Her: What if I screw up and take the thing I value away from myself?

Me: Same thing. We grieve and we learn from our screwups and try again using the new information.

Her: That sounds reasonable, but it’s very scary.

Me: I know, and it’s okay to be scared, and we’ll take things slowly. And you can go and hide in a safe room and paint any time you want to.

Her: (crying again) Can I?

Me: Sure. You can have a room where nobody can ever stop you or take anything away from you.

Her: Really?

Me: Yes. And it can be as big as your imagination.

Her: Wow. Can I go there right now?

Me: Sure. What would you like it to look like?

Her: I just want a door into infinite fields. Like the view when you’re flying. All to myself. And the sea in the distance. I want a world that I’ll never be done exploring.

Me: You’ve got it.

Her: And I want infinite art supplies. And I want them all to be waterproof so my pictures will never wash away when it rains.
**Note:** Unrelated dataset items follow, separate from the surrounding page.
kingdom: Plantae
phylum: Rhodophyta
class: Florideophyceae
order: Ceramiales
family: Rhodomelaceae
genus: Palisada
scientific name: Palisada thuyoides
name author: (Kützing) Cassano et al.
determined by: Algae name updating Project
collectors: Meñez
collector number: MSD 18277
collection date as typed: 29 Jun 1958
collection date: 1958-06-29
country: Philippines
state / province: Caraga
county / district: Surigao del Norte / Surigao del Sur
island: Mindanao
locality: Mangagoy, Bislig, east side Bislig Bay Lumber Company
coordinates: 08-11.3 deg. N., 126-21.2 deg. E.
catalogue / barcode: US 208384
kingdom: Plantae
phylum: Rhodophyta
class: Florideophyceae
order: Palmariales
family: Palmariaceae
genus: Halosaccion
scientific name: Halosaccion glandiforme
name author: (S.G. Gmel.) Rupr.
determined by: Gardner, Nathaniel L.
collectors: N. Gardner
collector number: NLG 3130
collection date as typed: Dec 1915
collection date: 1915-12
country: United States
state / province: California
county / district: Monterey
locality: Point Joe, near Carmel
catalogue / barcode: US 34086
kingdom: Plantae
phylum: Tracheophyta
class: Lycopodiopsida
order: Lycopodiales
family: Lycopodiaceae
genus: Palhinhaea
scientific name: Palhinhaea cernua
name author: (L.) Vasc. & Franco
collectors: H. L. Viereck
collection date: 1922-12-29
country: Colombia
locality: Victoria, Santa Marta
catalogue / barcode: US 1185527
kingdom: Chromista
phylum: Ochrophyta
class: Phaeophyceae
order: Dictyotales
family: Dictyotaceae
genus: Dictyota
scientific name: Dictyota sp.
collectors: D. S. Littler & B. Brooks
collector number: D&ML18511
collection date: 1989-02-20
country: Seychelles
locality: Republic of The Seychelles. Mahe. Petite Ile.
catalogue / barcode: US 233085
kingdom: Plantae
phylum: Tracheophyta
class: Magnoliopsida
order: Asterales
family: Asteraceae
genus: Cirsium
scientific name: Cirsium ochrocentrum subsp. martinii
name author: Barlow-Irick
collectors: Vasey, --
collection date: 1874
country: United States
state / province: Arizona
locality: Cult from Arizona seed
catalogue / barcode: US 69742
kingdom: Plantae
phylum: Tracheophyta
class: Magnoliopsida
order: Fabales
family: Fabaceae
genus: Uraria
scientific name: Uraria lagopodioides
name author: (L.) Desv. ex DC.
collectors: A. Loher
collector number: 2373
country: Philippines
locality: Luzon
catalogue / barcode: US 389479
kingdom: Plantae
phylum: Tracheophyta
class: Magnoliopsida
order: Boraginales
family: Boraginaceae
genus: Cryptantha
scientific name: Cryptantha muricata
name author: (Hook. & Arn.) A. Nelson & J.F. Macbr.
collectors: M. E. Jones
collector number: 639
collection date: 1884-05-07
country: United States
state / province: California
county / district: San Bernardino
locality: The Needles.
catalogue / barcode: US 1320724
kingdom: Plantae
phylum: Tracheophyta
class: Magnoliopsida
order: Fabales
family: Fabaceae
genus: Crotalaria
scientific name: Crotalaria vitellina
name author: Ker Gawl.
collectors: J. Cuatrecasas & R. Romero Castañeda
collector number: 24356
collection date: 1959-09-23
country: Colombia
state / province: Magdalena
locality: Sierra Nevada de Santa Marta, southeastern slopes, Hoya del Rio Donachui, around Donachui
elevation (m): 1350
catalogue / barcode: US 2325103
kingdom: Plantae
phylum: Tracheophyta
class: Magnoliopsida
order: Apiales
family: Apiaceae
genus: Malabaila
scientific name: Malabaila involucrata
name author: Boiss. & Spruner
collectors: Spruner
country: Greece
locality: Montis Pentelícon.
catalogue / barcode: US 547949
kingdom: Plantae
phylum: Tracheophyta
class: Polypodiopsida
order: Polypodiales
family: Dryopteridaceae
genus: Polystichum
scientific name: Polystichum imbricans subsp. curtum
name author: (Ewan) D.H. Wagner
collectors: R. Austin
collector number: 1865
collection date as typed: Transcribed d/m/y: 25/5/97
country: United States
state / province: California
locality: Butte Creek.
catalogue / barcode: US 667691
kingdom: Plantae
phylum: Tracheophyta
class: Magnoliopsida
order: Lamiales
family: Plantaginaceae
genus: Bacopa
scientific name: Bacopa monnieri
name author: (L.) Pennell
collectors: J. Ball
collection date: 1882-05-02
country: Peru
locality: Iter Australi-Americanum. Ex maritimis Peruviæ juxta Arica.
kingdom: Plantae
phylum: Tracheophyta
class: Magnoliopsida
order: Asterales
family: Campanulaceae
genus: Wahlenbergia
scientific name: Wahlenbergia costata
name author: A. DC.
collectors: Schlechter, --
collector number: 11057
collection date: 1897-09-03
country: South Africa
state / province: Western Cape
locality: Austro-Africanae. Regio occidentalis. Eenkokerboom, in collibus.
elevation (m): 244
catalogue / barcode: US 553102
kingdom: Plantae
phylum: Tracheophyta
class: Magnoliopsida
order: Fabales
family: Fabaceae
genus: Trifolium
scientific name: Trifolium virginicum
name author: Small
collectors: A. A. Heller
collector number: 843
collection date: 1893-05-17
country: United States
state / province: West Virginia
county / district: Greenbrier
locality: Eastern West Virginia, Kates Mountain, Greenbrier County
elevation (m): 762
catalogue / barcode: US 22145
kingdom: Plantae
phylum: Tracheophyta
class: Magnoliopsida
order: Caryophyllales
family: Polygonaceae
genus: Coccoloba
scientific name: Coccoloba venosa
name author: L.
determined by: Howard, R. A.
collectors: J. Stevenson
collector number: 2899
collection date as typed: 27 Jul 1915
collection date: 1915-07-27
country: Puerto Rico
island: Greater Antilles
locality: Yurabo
And I want the power to go inside my pictures, so I’ll have worlds within worlds within worlds.

Me: Oh. That! Yes, of course. Of course you’ve got that. And no, they’ll never wash away. Ever.

Her: Thank you. That’s everything I want.

Me: You’re welcome. Here’s the door. And wait – here are your art supplies. (Handing her a carpetbag.) You know it’s bigger on the inside.

Her: Of course. Well – bye.

Me: You can come back any time.

Her: Maybe. I’ve got a lot to do. Wait, I don’t like the way I look. And my clothes. I don’t want to be wearing uniform. But I don’t know yet what I do want to look like. I don’t know if I’m really a child or an adult.

Me: Well, you’ve got all the time in the world to decide. And when you do, paint yourself a new body, and some new clothes, and step into them.

Her: I can do that?

Me: Anything.

Her: Okay. Thank you. Goodbye.

(She pushes open the door. It opens on a beautiful landscape under a blue sky. Wind blows through her hair.)

Her: I’m really allowed?

Me: Yes.

Her: You really forgive me?

Me: Yes. I love you.

Her: I love you since the day you were born. I’m going now. Goodbye.

Me: Goodbye.

(She steps across the threshold, and the door closes behind her.)